Source Document Relevance Check:
1. linearalgebra.pdf: 70 Systems of Linear Equations
70
2. linearalgebra.pdf: G
Movie Scripts
G.1 What is Linear Algebra?
Hint for Review Problem 5
Looking at the problem statement we find some important information, first
that ...

Manual Review Points:
• Does the generated question match the 8th grade level?
• Are the retrieved documents relevant to linear equations?
• Is the answer format appropriate for the context?
• Are the mathematical concepts accurate?


## 7. Stage 6 – Evaluation and Refinement

Automatically generated questions should not be used blindly; users need to review and refine them.  Research in retrieval‑augmented item generation has shown that methods like key‑point extraction and careful prompting can improve vital coverage, grammar and readability.  Some practical evaluation strategies include:

- **Content alignment** – verify that each generated item accurately assesses the intended concept and at the appropriate cognitive level (e.g., recall, application, analysis).
- **Correctness and clarity** – check that the question is unambiguous and that the answer provided is correct.
- **Difficulty and distractor quality** – adjust the difficulty of multiple‑choice questions and ensure distractors (incorrect options) are plausible but clearly wrong.

For automation, **RAGAS** (Retrieval-Augmented Generation Assessment Suite) offers useful metrics:  
- **Context relevance** – retrieved passages match the query.  
- **Faithfulness** – generation stays true to the context.  
- **Answer correctness** – answer is supported by evidence.  

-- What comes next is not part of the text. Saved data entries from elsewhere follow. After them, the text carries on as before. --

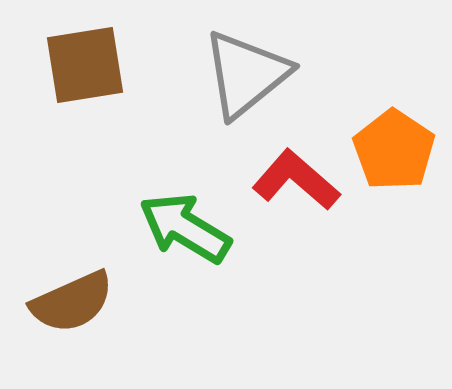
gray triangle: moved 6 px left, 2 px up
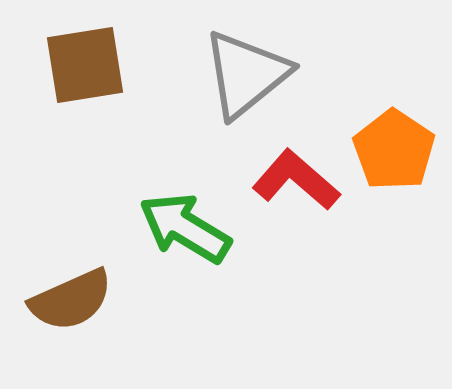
brown semicircle: moved 1 px left, 2 px up
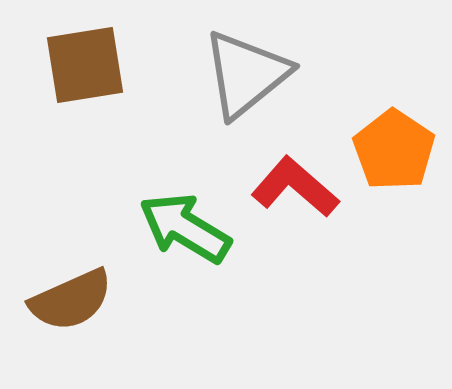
red L-shape: moved 1 px left, 7 px down
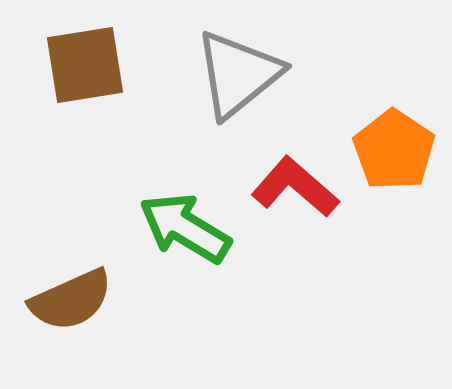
gray triangle: moved 8 px left
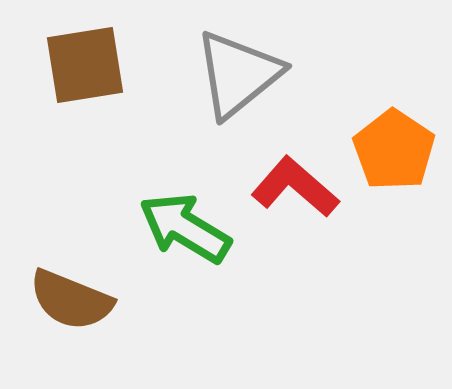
brown semicircle: rotated 46 degrees clockwise
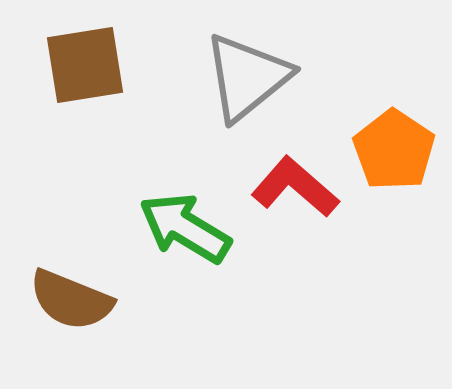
gray triangle: moved 9 px right, 3 px down
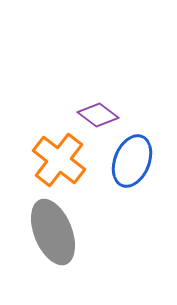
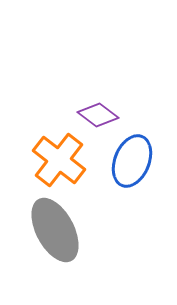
gray ellipse: moved 2 px right, 2 px up; rotated 6 degrees counterclockwise
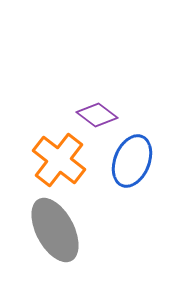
purple diamond: moved 1 px left
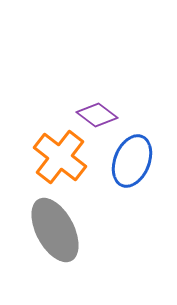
orange cross: moved 1 px right, 3 px up
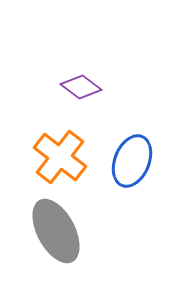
purple diamond: moved 16 px left, 28 px up
gray ellipse: moved 1 px right, 1 px down
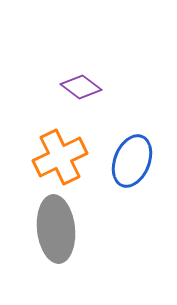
orange cross: rotated 26 degrees clockwise
gray ellipse: moved 2 px up; rotated 22 degrees clockwise
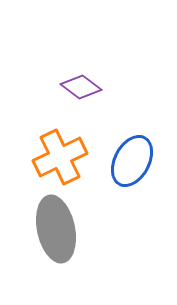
blue ellipse: rotated 6 degrees clockwise
gray ellipse: rotated 6 degrees counterclockwise
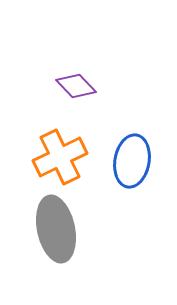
purple diamond: moved 5 px left, 1 px up; rotated 9 degrees clockwise
blue ellipse: rotated 18 degrees counterclockwise
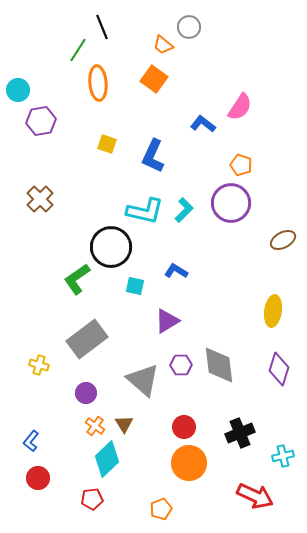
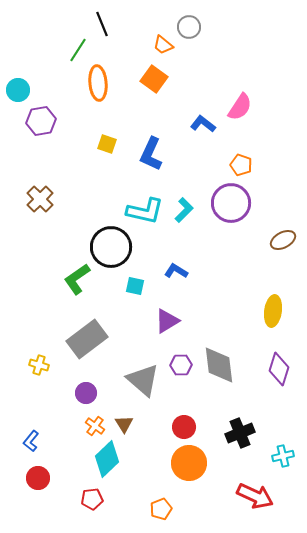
black line at (102, 27): moved 3 px up
blue L-shape at (153, 156): moved 2 px left, 2 px up
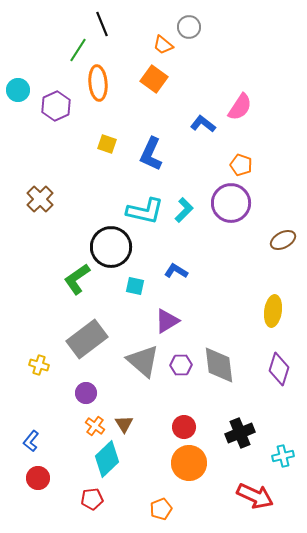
purple hexagon at (41, 121): moved 15 px right, 15 px up; rotated 16 degrees counterclockwise
gray triangle at (143, 380): moved 19 px up
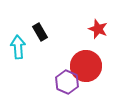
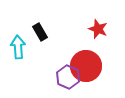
purple hexagon: moved 1 px right, 5 px up
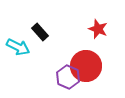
black rectangle: rotated 12 degrees counterclockwise
cyan arrow: rotated 120 degrees clockwise
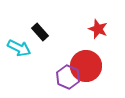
cyan arrow: moved 1 px right, 1 px down
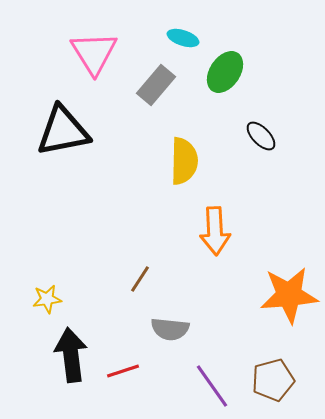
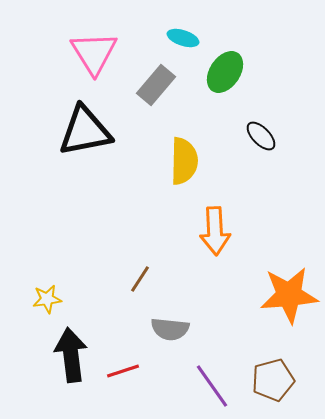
black triangle: moved 22 px right
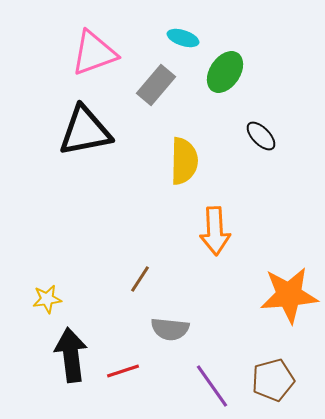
pink triangle: rotated 42 degrees clockwise
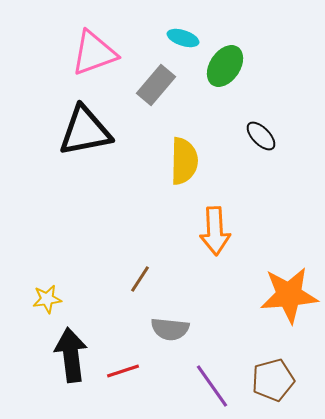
green ellipse: moved 6 px up
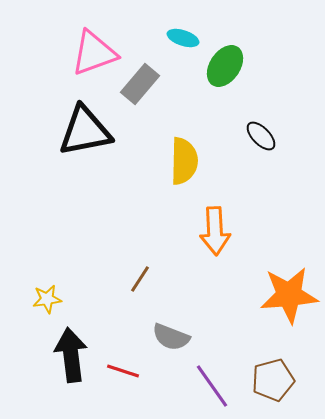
gray rectangle: moved 16 px left, 1 px up
gray semicircle: moved 1 px right, 8 px down; rotated 15 degrees clockwise
red line: rotated 36 degrees clockwise
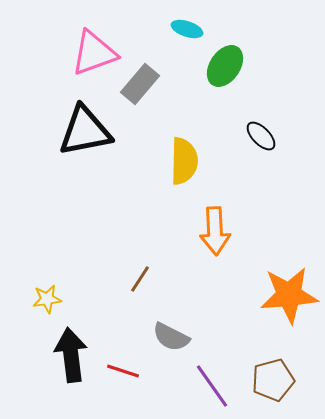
cyan ellipse: moved 4 px right, 9 px up
gray semicircle: rotated 6 degrees clockwise
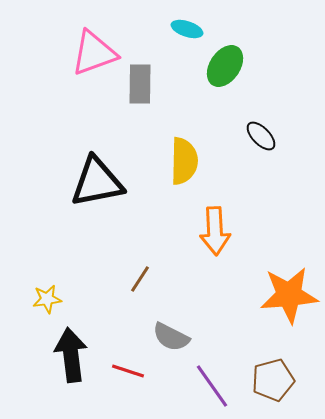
gray rectangle: rotated 39 degrees counterclockwise
black triangle: moved 12 px right, 51 px down
red line: moved 5 px right
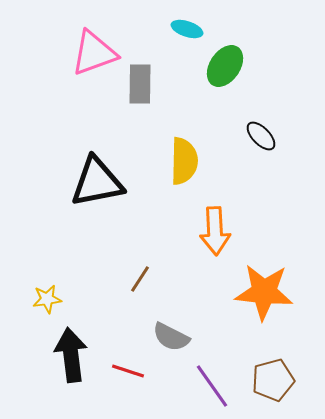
orange star: moved 25 px left, 3 px up; rotated 10 degrees clockwise
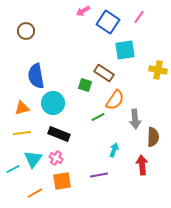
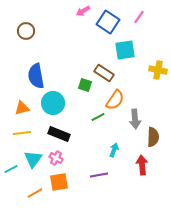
cyan line: moved 2 px left
orange square: moved 3 px left, 1 px down
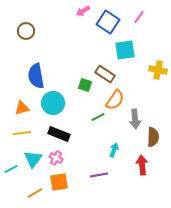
brown rectangle: moved 1 px right, 1 px down
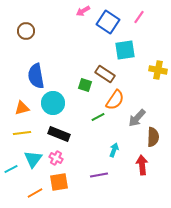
gray arrow: moved 2 px right, 1 px up; rotated 48 degrees clockwise
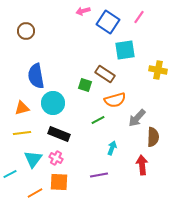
pink arrow: rotated 16 degrees clockwise
orange semicircle: rotated 40 degrees clockwise
green line: moved 3 px down
cyan arrow: moved 2 px left, 2 px up
cyan line: moved 1 px left, 5 px down
orange square: rotated 12 degrees clockwise
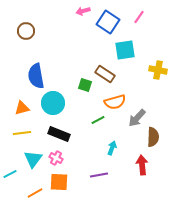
orange semicircle: moved 2 px down
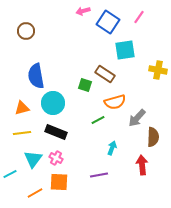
black rectangle: moved 3 px left, 2 px up
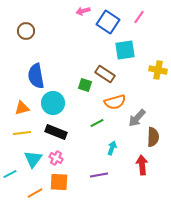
green line: moved 1 px left, 3 px down
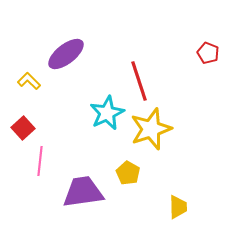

Combining quick RAGAS diagnostics with **SME feedback** creates an efficient refinement loop, leading to higher-quality, trustworthy items.  

## 8. Conclusion

By following these stages, collecting and splitting your knowledge base, embedding it, indexing it in a vector store, retrieving relevant passages, generating with context, and evaluating the results, you can build a retrieval‑augmented item generator tailored to your domain.  RAG’s strength lies in anchoring generative models to external knowledge, thereby producing responses that are both relevant and factual.  The LangChain framework provides convenient abstractions for each stage, and open‑source models make it accessible to everyone without proprietary licenses.  Adapt the code provided to your own knowledge base and continue experimenting with different models and prompts to achieve the best results.